Update the rows below by swapping every "NordVPN" for "ProtonVPN" and keeping all other text the same. Leave the pictures out of your answer.

(Extracted records)
▽

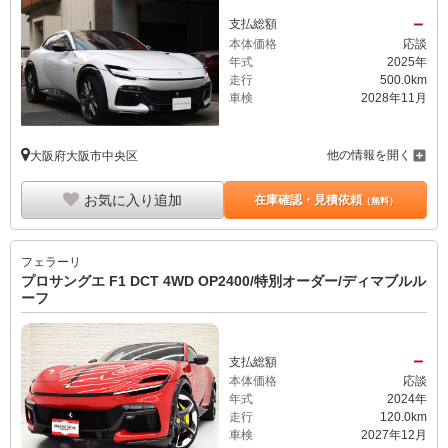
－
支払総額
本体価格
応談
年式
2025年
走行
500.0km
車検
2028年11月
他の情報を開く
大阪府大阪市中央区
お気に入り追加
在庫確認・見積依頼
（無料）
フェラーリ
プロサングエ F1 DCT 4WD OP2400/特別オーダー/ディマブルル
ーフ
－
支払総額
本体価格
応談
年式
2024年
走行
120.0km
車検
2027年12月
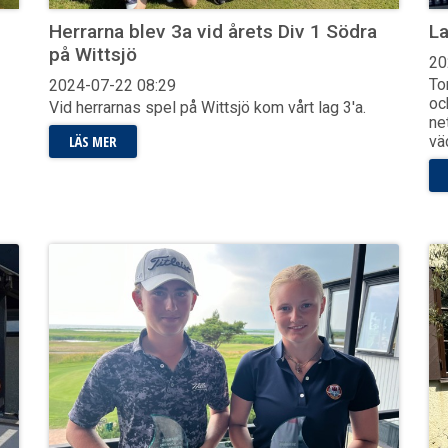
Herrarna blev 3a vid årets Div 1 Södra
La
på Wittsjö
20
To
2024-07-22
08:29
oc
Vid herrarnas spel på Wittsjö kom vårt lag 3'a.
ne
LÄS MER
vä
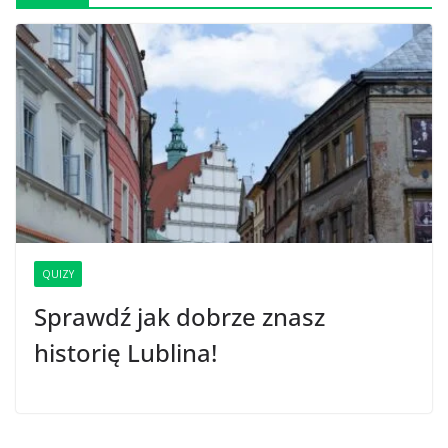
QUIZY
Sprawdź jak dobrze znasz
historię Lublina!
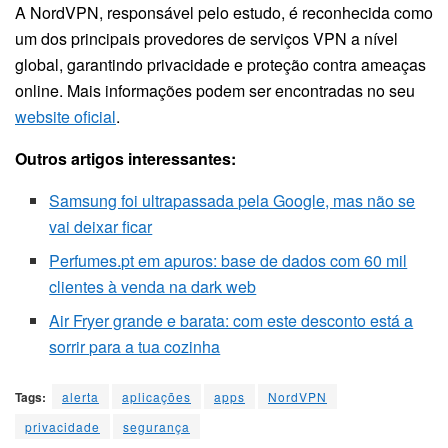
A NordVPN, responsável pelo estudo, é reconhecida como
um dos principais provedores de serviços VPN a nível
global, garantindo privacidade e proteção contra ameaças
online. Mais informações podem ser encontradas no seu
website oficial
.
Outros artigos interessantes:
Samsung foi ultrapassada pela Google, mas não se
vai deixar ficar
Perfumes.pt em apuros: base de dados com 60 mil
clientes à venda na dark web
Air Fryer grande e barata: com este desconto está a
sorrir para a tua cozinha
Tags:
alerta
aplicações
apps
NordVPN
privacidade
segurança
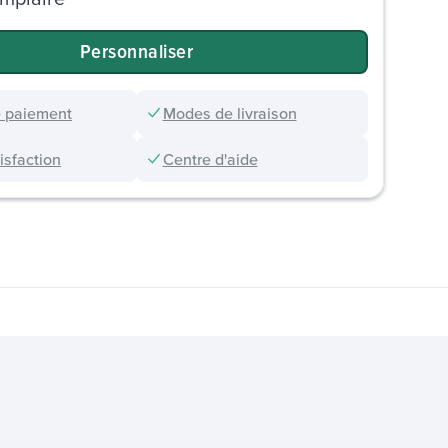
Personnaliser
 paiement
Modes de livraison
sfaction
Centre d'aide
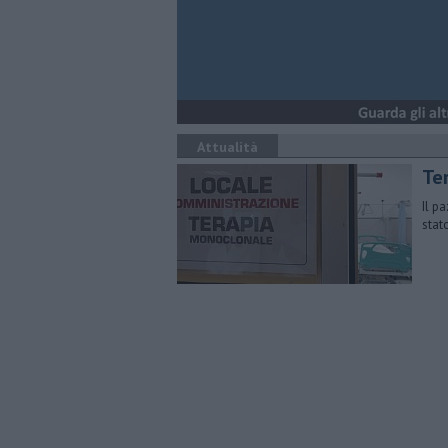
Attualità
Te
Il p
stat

△

● **RESULT**
－
支払総額
本体価格
応談
年式
2025年
走行
500.0km
車検
2028年11月
他の情報を開く
大阪府大阪市中央区
お気に入り追加
在庫確認・見積依頼
（無料）
フェラーリ
プロサングエ F1 DCT 4WD OP2400/特別オーダー/ディマブルル
ーフ
－
支払総額
本体価格
応談
年式
2024年
走行
120.0km
車検
2027年12月
Herrarna blev 3a vid årets Div 1 Södra
La
på Wittsjö
20
To
2024-07-22
08:29
oc
Vid herrarnas spel på Wittsjö kom vårt lag 3'a.
ne
LÄS MER
vä
QUIZY
Sprawdź jak dobrze znasz
historię Lublina!
A ProtonVPN, responsável pelo estudo, é reconhecida como
um dos principais provedores de serviços VPN a nível
global, garantindo privacidade e proteção contra ameaças
online. Mais informações podem ser encontradas no seu
website oficial
.
Outros artigos interessantes:
Samsung foi ultrapassada pela Google, mas não se
vai deixar ficar
Perfumes.pt em apuros: base de dados com 60 mil
clientes à venda na dark web
Air Fryer grande e barata: com este desconto está a
sorrir para a tua cozinha
Tags:
alerta
aplicações
apps
ProtonVPN
privacidade
segurança
Personnaliser
 paiement
Modes de livraison
sfaction
Centre d'aide
Attualità
Te
Il p
stat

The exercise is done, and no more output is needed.